Un atisbo de lágrima pugnaba por saltar de sus ojos vidriosos, algo que no pasó desapercibido para su hijo. Martinet, dejando a un lado la Biblia, tomó de las manos a su padre: “No sabía que mis actos podrían afectarte tanto, papá.” Martín, sus ojos arrasados ya en llanto, confirmaba este afecto inefable, no sin acabar de dar una lección a su hijo sobre la sabiduría que procede de Dios: “Hijo, yo a la verdad me entristezco con solo pensar en lo que sería tu vida sin Cristo y sin inteligencia espiritual. Pero hay alguien con mayúsculas al que se le encoge el corazón cada vez que tú y yo no hacemos aquello que es correcto, bueno y agradable a sus ojos: a Dios.”

Recomponiéndose un poco, Martín concluyó su charla paterno-filial del siguiente modo: “Si la certeza de que hay un camino que destruye vidas y descompone semblantes no te mueve a meditar en la Palabra de Dios, si el temor a ver en el arroyo todos tus planes y proyectos a causa del egoísmo y el orgullo, quiero también que sepas que hay otro camino, un camino más excelente y que hará que tu vida valga la pena ser vivida. Ese camino es Cristo, el camino de la sabiduría y del discernimiento espiritual. Si transitas por esta vía, una senda tortuosa, sacrificada y estrecha, no exenta de amenazas y peligros, y sembrada de pruebas y tentaciones, y lo haces cogido de la mano de Dios, tu vida será como Dios diseñó que fuese desde el principio de todas las cosas. ¿Tendrás luchas internas? Seguro. ¿Albergarás alguna que otra duda? Te lo garantizo. Pero descubrirás que vivir según la sabiduría de Dios te facilitará ser feliz, cuidar de tu familia, tener un trabajo que realices con gozo para la gloria de Dios y disfrutarás de cada instante sin el sobresalto de las trágicas consecuencias de tu pasado.”

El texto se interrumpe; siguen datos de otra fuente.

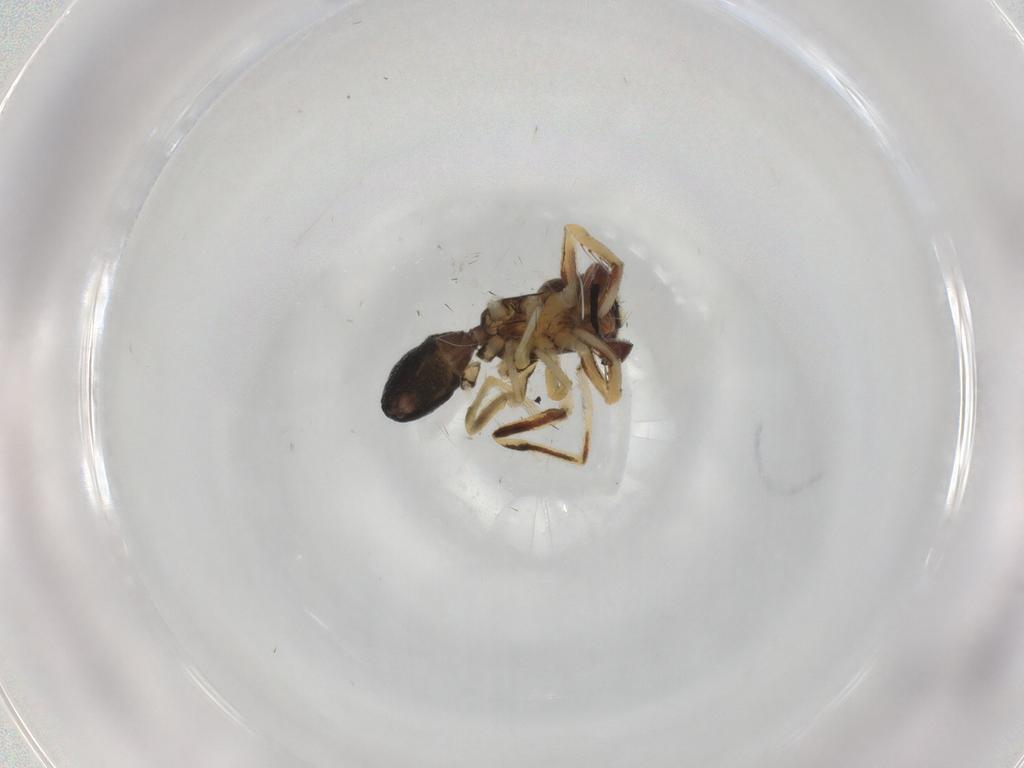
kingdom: Animalia
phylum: Arthropoda
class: Arachnida
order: Araneae
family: Salticidae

Este es el camino por el que intento andar cada día, pidiendo al Espíritu Santo que me guíe y que me transforme a la imagen de Cristo. ¿Soy perfecto? Sé que no lo soy, pero aspiro a serlo mientras obedezco y asumo los valores y principios que brotan de la Palabra de Dios. Nada me haría más feliz que aceptases voluntaria y personalmente la salvación y el señorío de Cristo, lo sabes. Pero es una decisión que tú mismo has de tomar. Espero que no haya sido demasiado pesado. Comprende de nuevo que anhelo por encima de todo tu bienestar físico, mental, emocional, y de manera sobresaliente, tu bienestar espiritual. Dame un abrazo, hijo.”

Martinet se lanzó a los brazos cálidos y tiernos de su padre, y los dos lloraron como solo saben llorar los padres junto a sus hijos. La pelota estaba en el tejado de Martinet, y ahora él, y solo él, tenía la última palabra sobre sus amigos, sobre sus acciones y sobre el evangelio de salvación de Cristo.

¿Has tomado ya tu decisión? ¿Has hablado a tus hijos de la inmensa alegría que te llevarías al verlos a los pies de Cristo? ¿Les has explicado con sencillez y profundidad la realidad de los dos caminos, el de la sabiduría y el temor de Dios, y el de la impiedad y el pecado? No tardes mucho en hacerlo, porque el porvenir eterno de nuestros descendientes está en juego.